Improving Formal Document Translation Using Sublanguage-Specific Sentence Structure

Masaru Fuji (1561018)


Advances in reordering techniques based on syntactic parsing, with growing volumes of parallel corpora available, have brought significant improvements in the performance of statistical machine translation (SMT) for translating across distant language pairs. However, formal documents such as patent, law, operation manual documents still pose difficulties for SMT due to the extreme sentence lengths and characteristic sentence structures. These formal documents are often regarded to form sublanguages since writers of each sublanguage-specific documents have developed characteristic ways of writing to facilitate readers to understand these documents.

This paper describes methods for incorporating features specific to the target sublanguage to recognize the sentence structure correctly and thus improve translation quality. The correct recognition of sentence structure is particularly important for translating long sentences between distant language pairs since not only the word order but the sentence structure is different between these language pairs. I conducted two sets of experiments for translating formal documents between distant language pairs: an experiment for dealing with sentences with very high regularity, and an experiment for dealing with sentences with moderate regularity.

The first experiment focuses on translation of patent claim sublanguage where sentences are extremely long but have very high regularity in the writing style. As the writing style of this patent claim sublanguage is highly consistent, I chose to handcraft rules for detecting sentence components and performed translation experiments using these detected sentence components.

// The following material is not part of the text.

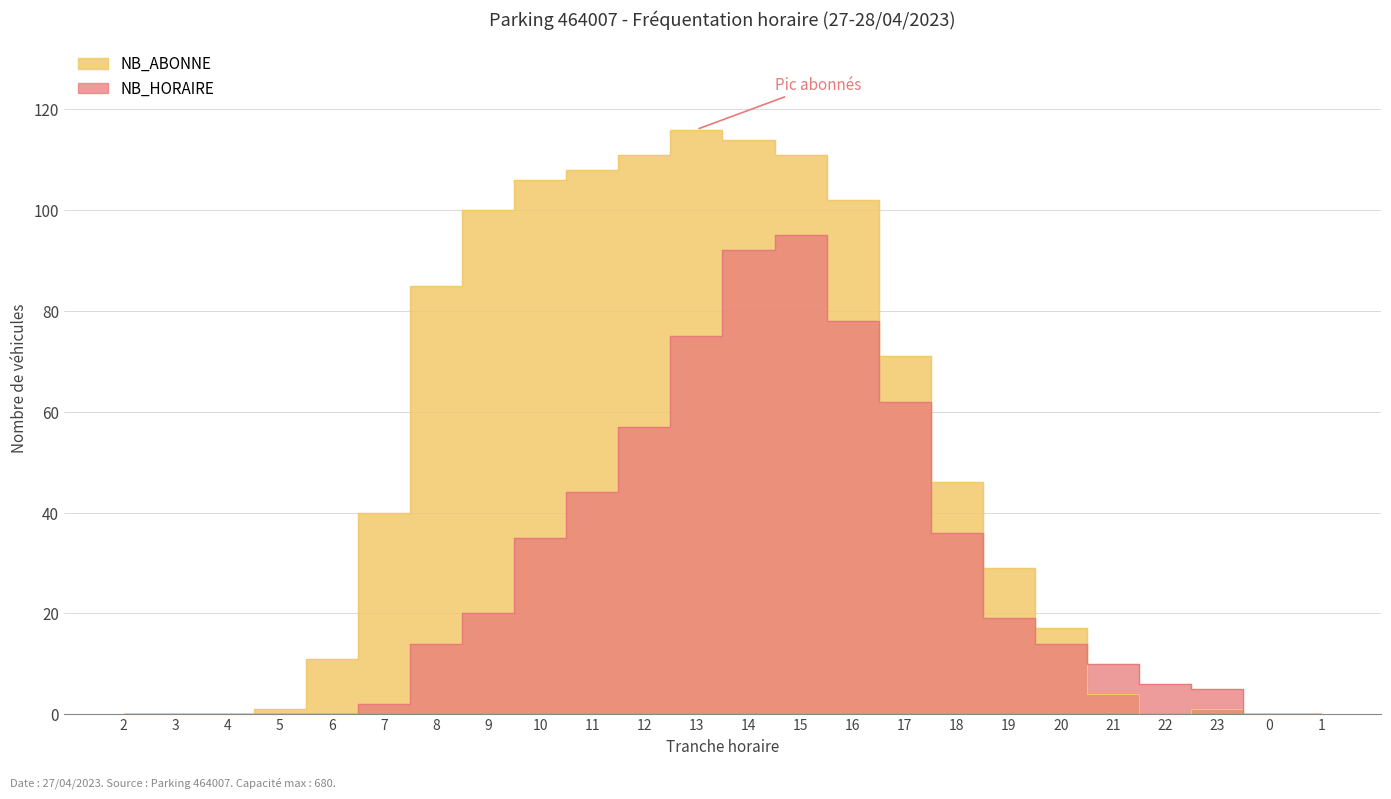

Between 14 and 17, which series saw the biggest shift?

NB_ABONNE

The proposed method resulted in substantial improvement in translation quality between distant language pairs, such as English-to-Japanese and Chinese-to-Japanese.

The second experiment proposes a method for capturing the sentence structure with moderate regularity of writing style and more frequently occurring compared with patent claim sentences. Since there exists some variation in the writing style of these documents, I chose to automatically recognize sentence structures. I propose and construct automatic reordering of components in translating from the source to the target languages, which I call global reordering. Substantial improvement in translation quality was observed by incorporating global reordering along with conventional reordering especially for Japanese-to-English translation.